CTU Vice President Stacy Davis Gates waits outside of City Hall while alderpeople deliver protesters’ demands to Mayor Lightfoot. Security would not allow her inside.

In addition to a (now met) demand that CPS make an announcement that classes will be fully remote in the fall, the protesters’ letter, signed by 19 groups, stipulated a rent moratorium, the elimination of standardized testing, police-free schools, universal child care for all in-district families and a limitation on public gatherings in general, among other things.

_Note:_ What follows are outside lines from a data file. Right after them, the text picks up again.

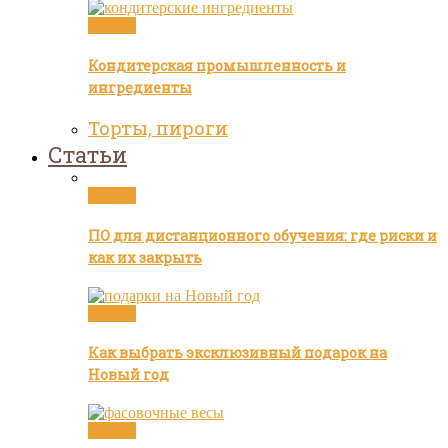
Статьи
Кондитерская промышленность и
ингредиенты
Торты, пироги
Статьи
Статьи
ПО для дистанционного обучения: где риски и
как их закрыть
Статьи
Как выбрать эксклюзивный подарок на
Новый год
Статьи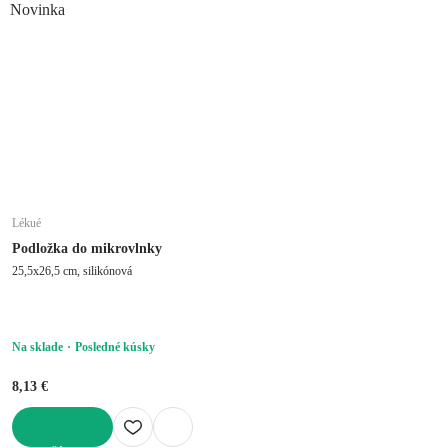
Novinka
Lékué
Podložka do mikrovlnky
25,5x26,5 cm, silikónová
Na sklade
Posledné kúsky
8,13 €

Though beginning the school year with remote learning is the teachers union’s chief goal, union president Jesse Sharkey said at a Monday morning press conference at the union’s Near West Side headquarters that there is significant overlap among these issues.

“As we stand here today, we’re well aware that $600 supplemental unemployment insurance just expired. We’re well aware that the moratorium on evictions has just expired. We’re well aware that many working class communities in this city are suffering and have real need,” he said. “And that is why this demonstration is not just about ‘Don’t open schools right now; start with remote learning.’ We do demand that, but we also demand assistance for the struggling communities in this city.”

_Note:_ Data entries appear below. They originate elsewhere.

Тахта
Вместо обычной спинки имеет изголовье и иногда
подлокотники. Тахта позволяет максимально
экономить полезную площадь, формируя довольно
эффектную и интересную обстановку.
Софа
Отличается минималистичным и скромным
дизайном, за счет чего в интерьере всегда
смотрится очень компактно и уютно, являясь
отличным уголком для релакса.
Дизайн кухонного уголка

This morning’s press release continued, “The mayor must step up her efforts to make sure that all of our residents and neighborhoods—particularly Black and Brown communities which have born the brunt of illness and death from the COVID-19 pandemic—are protected from the inequity that this virus has intensified. She must make her campaign commitment to equity a reality this summer by providing working families a guaranteed basic income, and every Chicagoan access to health care, living wages and affordable housing as we manage this pandemic.”

SPRING 2020 REMOTE LEARNING

CPS’ early desire to resume in-person learning has perhaps been informed by the marked racial disparities in the spring’s remote learning session.

As the Sun-Times summarized, “Vulnerable populations, such as kids who are homeless and black and Latino students whose families have been disproportionately hurt by the coronavirus pandemic, are logging on at lower rates. Tens of thousands of students aren’t being reached by their schools at all despite computer and internet access having largely been achieved.”

These disparities existed not only in general remote learning engagement, but also in grading: Black and Latino students were more likely than their White counterparts to earn Passes and Incompletes instead of letter grades.

In an attempt to bridge the digital divide, CPS in the spring distributed around 100,000 electronic devices, which resulted in about 93% of students having digital access, according to the district. CPS plans to continue this program into the fall, with a renewed emphasis on providing students with access to broadband.

Despite these efforts, however, approximately “58,000 kids, about a quarter of all students, didn’t log onto a Google digital learning site — the platform used in the vast majority of CPS schools — at all the week of May 11,” after CPS had begun electronic distribution, according to the Sun-Times.

CTU Vice President Stacy Davis Gates, along with Chicago aldermen, walks to City Hall on Aug. 3 to deliver protesters’ demands to Mayor Lightfoot.
Correction: An earlier version of this story, published on Aug. 5, described the CTU protest as having occurred “yesterday.” It actually occurred on Aug. 3.